Camera DMA buffer to VPIImage as efficiently as possible

I am using libargus to capture frames via DMA from a stereo camera. I am trying to construct a VPIImage from the frame, accessible to the VIC (bonus points for OFA and PVA as well) in the most efficient way possible (preferably ISP only, no CPU or VIC utilization to do so).

Potential input paths:

  1. The DMA buffer file descriptor. Not sure if there’s anything I can do with this directly, but it seems plausible that I should be able to wrap it with a VPIImage. Or perhaps first wrap it in NvBuffer, then wrap with VPIImage.

  2. An EGLStream::Frame. I can get this by configuring the argus OutputStream as STREAM_TYPE_EGL, then grabbing frames via a consumer.

    EGLStream::IFrameConsumer* consumer =
        Argus::interface_cast<EGLStream::IFrameConsumer>(cam.consumer);
    Argus::UniqueObj<EGLStream::Frame> frame(consumer->acquireFrame());

From this I can copy to NvBuffer using IImageNativeBuffer::copyToNvBuffer as is done in libargus samples. NvBuffer can be converted to VPIImage (at least theoretically, haven’t figured out the NvBuffer -->VPIImage conversion yet). The performance of this option is poor, and I haven’t even made the VPIImage yet. Copying the Frame to NvBuffer uses ~15% of the VIC per camera @30fps 1920x1200. I have 8 cameras and other algorithms I want to run on the VIC so the copy isn’t tenable.

  1. EGLImageKHR. This is the most efficient method I have found so far. I can accomplish this by configuring the stream as such:
    Argus::UniqueObj<Argus::OutputStreamSettings> stream_settings(
        isession->createOutputStreamSettings(Argus::STREAM_TYPE_BUFFER));
    auto istream_settings =
        Argus::interface_cast<Argus::IBufferOutputStreamSettings>(stream_settings);
    istream_settings->setBufferType(Argus::BUFFER_TYPE_EGL_IMAGE);

Acquiring the filled buffer returns an Argus::Buffer which can be casted to EGLImageKHR. Wrapping in VPIImage can then be done like so:

VPIImageData data;
data.bufferType = VPI_IMAGE_BUFFER_EGLIMAGE;
data.buffer.egl = egl_image;
vpiImageCreateWrapper(&data, nullptr, VPI_BACKEND_VIC | VPI_RESTRICT_MEM_USAGE, &vpi_image);

Calling the vpiImageCreateWrapper uses ~5-10% of the CPU @30fps 1920x1200. Are there any tweaks I can make to this method, perhaps to buffer allocation that will allow the buffers to be used on the VIC (or other accelerators) without any memory operations when wrapping? Maybe I am being overly optimistic but video encode can be done without the CPU, so I was hopeful I could feed images directly to VIC, OFA, etc. without the CPU as well.

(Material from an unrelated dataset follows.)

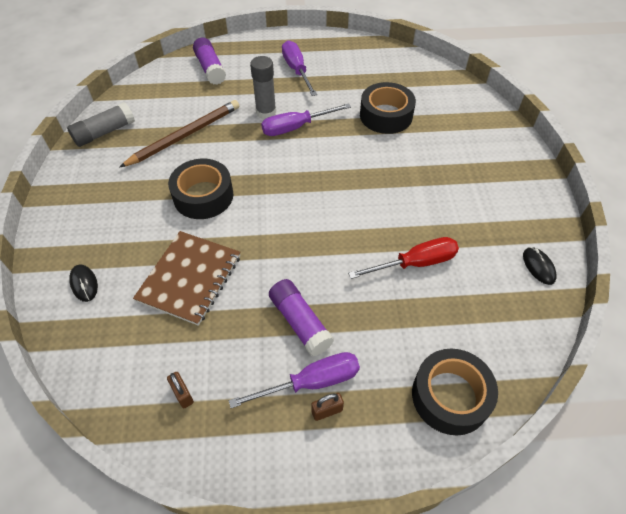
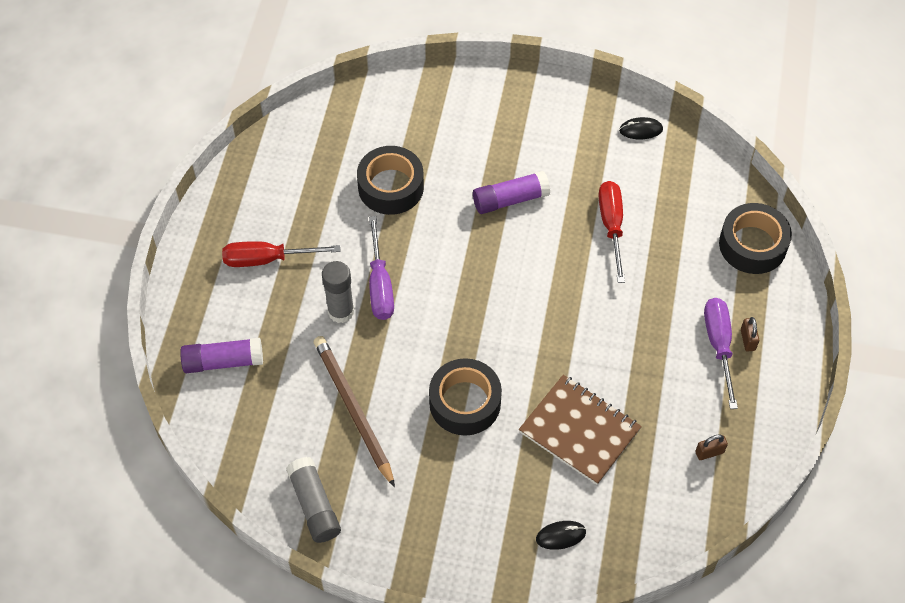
camera: 75 degrees left, 5 degrees up
(297, 70) = (267, 259): purple screwdriver -> red screwdriver
(300, 322) = (655, 341): purple glue stick -> purple glue stick (510, 199)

Any guidance is appreciated!

Hi,

Please find below for the nvargus ↔ VPI sample:
https://elinux.org/Jetson/L4T/TRT_Customized_Example#VPI_with_Argus_Camera_-_nvarguscamerasrc

The sample wraps the VPI Image from NvBuffer.
Please note that the API is changed in VPI 2.x/3.x, but the overall wrapping approach is similar:

https://docs.nvidia.com/vpi/2.3/group__VPI__Image.html#ga3e7cf2520dd568a7e7a9a6876ea7995c

Thanks.

This uses the IImageNativeBuffer::copyToNvBuffer that I’ve already found to be inefficient. I suppose that means I’ve already figured out the optimal solution (i.e. option 3 with EGLImageKHR)?

Also, this example is even worse because it seems to allocate an entirely new buffer for the VPI image instead of wrapping (but I can’t test because I have vpi2).

Figured it out. The gst-nvarguscamera example performs poorly, but using EGLImageKHR, creating the first VPIImage with vpiImageCreateWrapper and subsequent images with vpiImageSetWrapper performs well.

Hi,

This should depend on the use case.

Since cameras usually reuse the same buffer, in some cases (ex. filtering), copying the data to another buffer is preferred.
But if your use case is a read-only process, wrapping the VPI image should be optimal.

Thanks

This topic was automatically closed 14 days after the last reply. New replies are no longer allowed.